I have been a frequent reader of this site since some time just after the 2004 General Election. I have very rarely stepped in and shared my own thoughts because, most of the time, I feel as though I would simply be echoing a view already expressed by others far more eloquently than I could have hoped to myself.
I cannot remember another issue on which I have felt so strongly at odds with the general consensus of the diarists here and so have decided to put my thoughts down for the record.
What if Mary had taken Plan B after the Lord filled her with his hot, white, sticky Holy Spirit? You’d have to justify your misogyny with another ancient mythology.
I have trouble understanding how one could construe that sample as having been written innocent of any intention to offend. Whatever the intent, it is offensive.
Of course I am not writing to defend the vile Bill Donohue, a man who has repeatedly shown his own bigotry and intolerance. I'm also not writing to make any sort of demand that Amanda Marcotte or Melissa McEwan be relieved of their duties on the Edwards campaign.

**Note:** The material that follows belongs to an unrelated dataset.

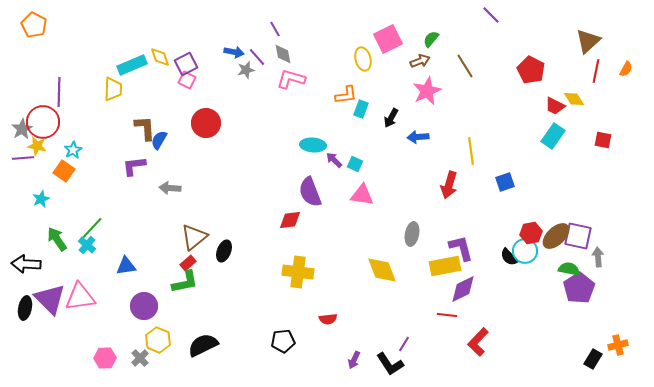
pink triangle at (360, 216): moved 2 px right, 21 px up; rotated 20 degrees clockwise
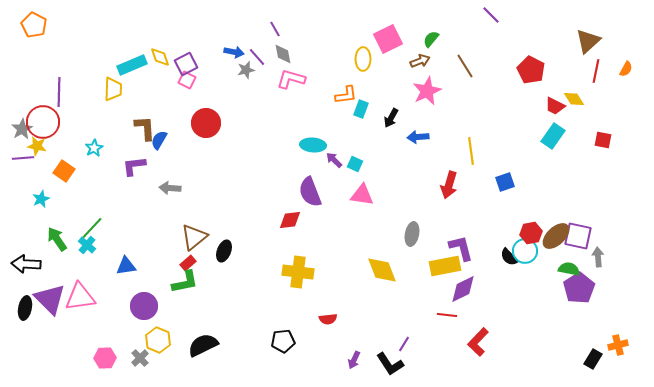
yellow ellipse at (363, 59): rotated 15 degrees clockwise
cyan star at (73, 150): moved 21 px right, 2 px up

While I maintain that their dismissal would have been the appropriate action from a political standpoint, I find Marcotte and McEwan to be very enjoyable reads save a few choice quotations and I certainly wouldn't allow the personal insensitivities of two fairly low level campaign staffers to affect my view of John Edwards as a candidate anyway.

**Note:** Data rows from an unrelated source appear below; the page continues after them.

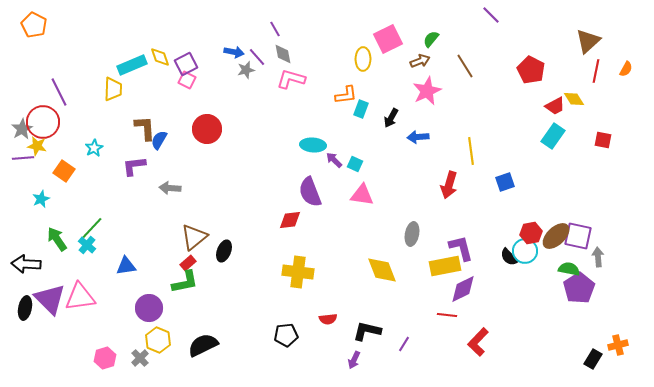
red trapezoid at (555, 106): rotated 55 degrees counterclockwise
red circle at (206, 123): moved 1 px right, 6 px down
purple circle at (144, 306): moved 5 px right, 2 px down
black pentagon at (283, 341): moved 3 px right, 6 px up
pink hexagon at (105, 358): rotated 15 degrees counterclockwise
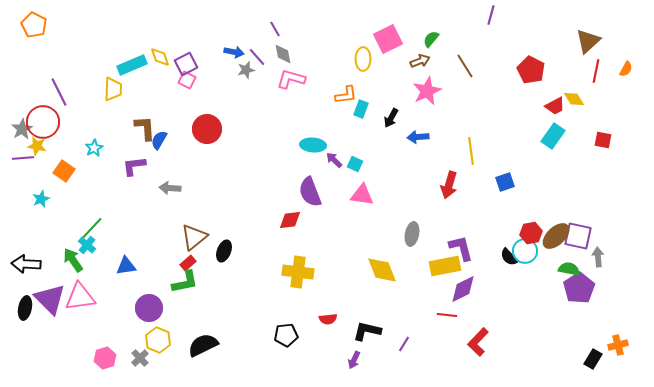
purple line at (491, 15): rotated 60 degrees clockwise
green arrow at (57, 239): moved 16 px right, 21 px down
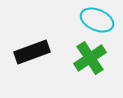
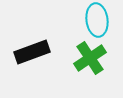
cyan ellipse: rotated 60 degrees clockwise
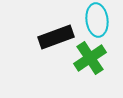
black rectangle: moved 24 px right, 15 px up
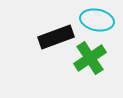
cyan ellipse: rotated 72 degrees counterclockwise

What bothered me about this story was the reaction it received on DailyKos and elsewhere from fellow liberals. Because these religious insensitivities only saw the light of day due to another right-wing-smear-campaign-hit-job, the knee jerk reaction was to defend the quotes themselves.
I've seen many defenses presented in blogs and op-ed sections, most centering around the idea that the underlying commentary on the policies of the Catholic Church was warranted. Still, this is no excuse for the repulsive rhetoric used to frame the point.
You know as well I do that if prominent conservative bloggers made similarly in-your-face and revolting remarks about, just as an example, Muhammad, even if in the process of making some sort of potentially valid point about Islam, we would call them on their religious intolerance.
It's my fear that the conservative political hijacking of Christianity in America, despite how liberal the social views actually expressed in the Bible are, has led to Christianity and devout Christians (Catholics included, of course) being considered "fair game" for ridicule by liberals much more so than their Jewish or Muslim brethren.
There are tenets in near all major faiths that definitely go against some of the liberal beliefs we are most passionate about and it is important to fight regressive, unjust, and intolerant ideas wherever we find them, in religion or elsewhere. It is, however, important to do so with careful reason and level headed thought -- not with intolerance of our own.